Halogenfreie Polyester – korrosionsfest und farbtreu Halogenfrei flammgeschützte Polyester für Elektro-/Elektronik-Anwendungen sind nach wie vor eine Rarität. "Hier hat Bayer zwei echte Alternativen zu halogenhaltigen Standardtypen entwickelt – und zwar das glasfaserverstärkte (30 Prozent) PBT/PET Blend Pocan® DP 4035 sowie das unverstärkte Polybutylenterephthalat (PBT) Pocan® DP 2004", erklärte Wagner. Beide Thermoplaste zeichnen sich durch ein breites Eigenschaftsspektrum auf hohem Niveau aus. Zum Beispiel ist die Rezeptur auf die Korrosionsfestigkeit hin optimiert. Nach Alterung treten deshalb selbst bei höheren Temperaturen so gut wie keine flüchtigen Komponenten aus, die metallische Kontakte belegen und angreifen könnten. Dies verbessert die Haltbarkeit und Sicherheit von Elektrogeräten. Auch das Brandverhalten der beiden Thermoplaste überzeugt. So erfüllen sie die UL 94-Klassifizierung V-2 und bestehen die Glühdrahtprüfung nach GWFI bei 960 °C. Speziell Pocan DP 4035 zeigt darüber hinaus hohe Lichtbogenfestigkeiten und gute Werte beim Hot Wire Ignition-Test (HWI), der das Entzündungsverhalten des Materials untersucht, wenn es durch Überlast erhitzt wird. Die Kriechstromfestigkeit dieses Materialtyps ist mit mehr als 400 Volt (CTI A) zudem wesentlich höher als die vergleichbarer halogenhaltiger Varianten.

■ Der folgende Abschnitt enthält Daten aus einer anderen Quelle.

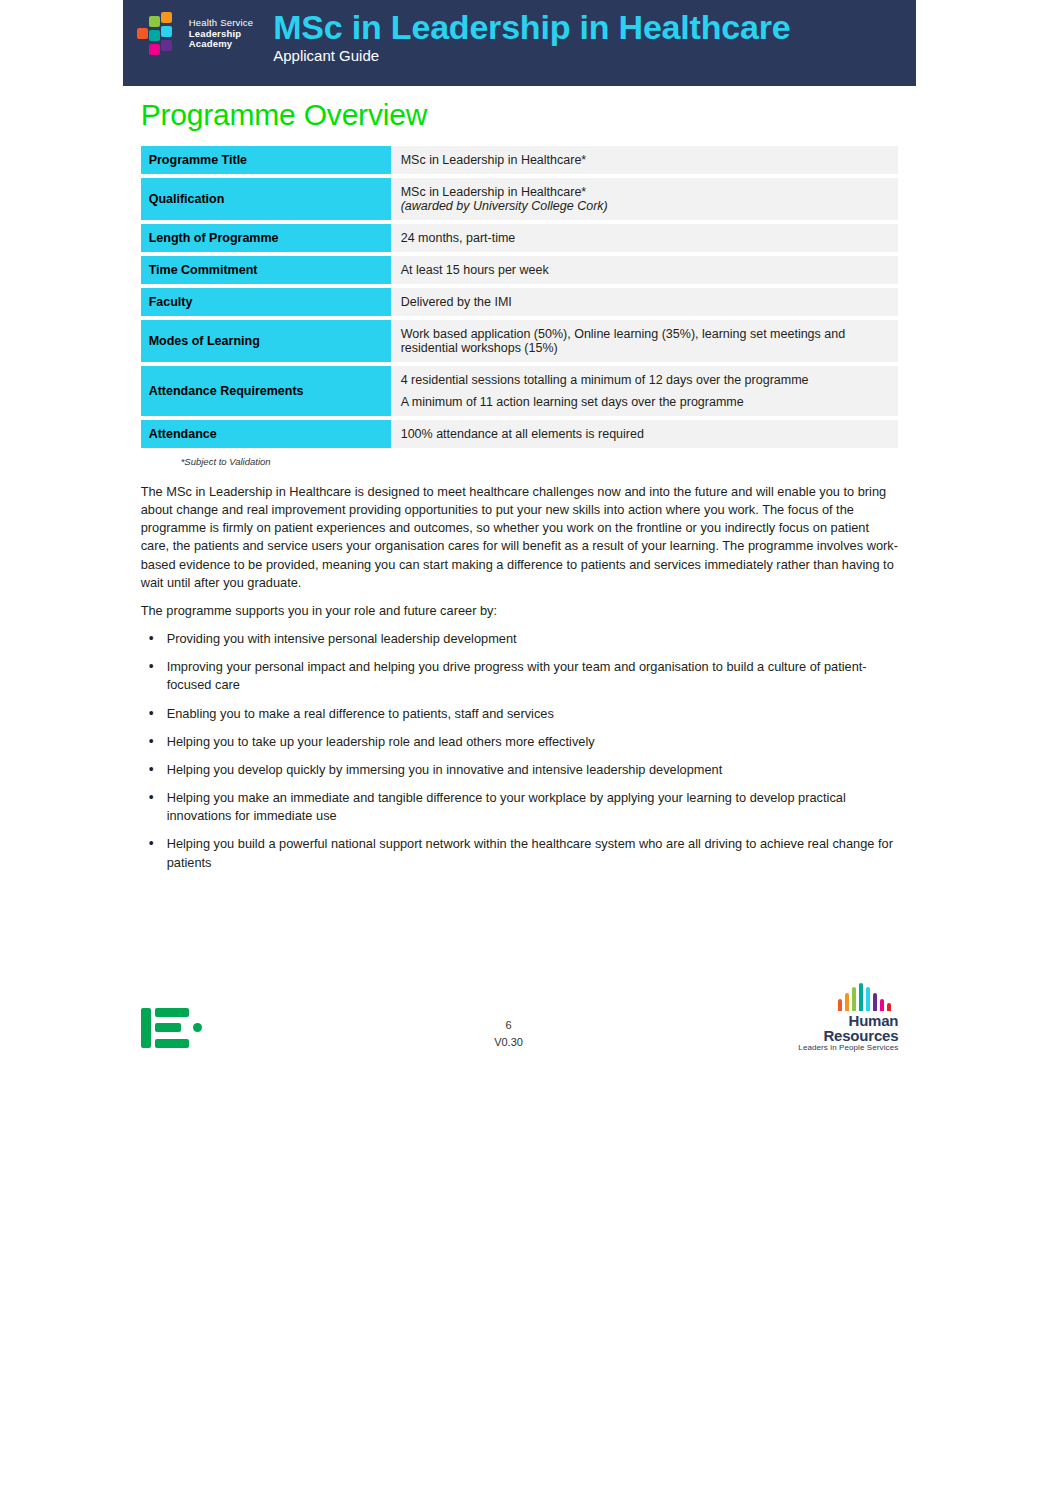Health Service
Leadership
Academy
MSc in Leadership in Healthcare
Applicant Guide
Programme Overview
| Programme Title | MSc in Leadership in Healthcare* |
| Qualification | MSc in Leadership in Healthcare* (awarded by University College Cork) |
| Length of Programme | 24 months, part-time |
| Time Commitment | At least 15 hours per week |
| Faculty | Delivered by the IMI |
| Modes of Learning | Work based application (50%), Online learning (35%), learning set meetings and residential workshops (15%) |
| Attendance Requirements | 4 residential sessions totalling a minimum of 12 days over the programme A minimum of 11 action learning set days over the programme |
| Attendance | 100% attendance at all elements is required |
*Subject to Validation
The MSc in Leadership in Healthcare is designed to meet healthcare challenges now and into the future and will enable you to bring about change and real improvement providing opportunities to put your new skills into action where you work. The focus of the programme is firmly on patient experiences and outcomes, so whether you work on the frontline or you indirectly focus on patient care, the patients and service users your organisation cares for will benefit as a result of your learning. The programme involves work-based evidence to be provided, meaning you can start making a difference to patients and services immediately rather than having to wait until after you graduate.
The programme supports you in your role and future career by:
Providing you with intensive personal leadership development
Improving your personal impact and helping you drive progress with your team and organisation to build a culture of patient-focused care
Enabling you to make a real difference to patients, staff and services
Helping you to take up your leadership role and lead others more effectively
Helping you develop quickly by immersing you in innovative and intensive leadership development
Helping you make an immediate and tangible difference to your workplace by applying your learning to develop practical innovations for immediate use
Helping you build a powerful national support network within the healthcare system who are all driving to achieve real change for patients
6 V0.30
Human
Resources
Leaders in People Services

Beide neuen Polyester verfärben sich bei Wärmeeinwirkung nur geringfügig, weshalb helle Bauteile auch nach längerem Einsatz ein ansehnliches Äußeres behalten. In ökologischer Hinsicht sind sie ebenfalls Vorzeigekandidaten, erfüllen sie doch die Anforderungen bekannter Umweltzeichen wie "Blauer Engel", "EU-Umweltzeichen" oder "TCO `99". Potentielle Anwendungen sind zum Beispiel Spulenträger oder Kappen von Elektroschutzschaltern.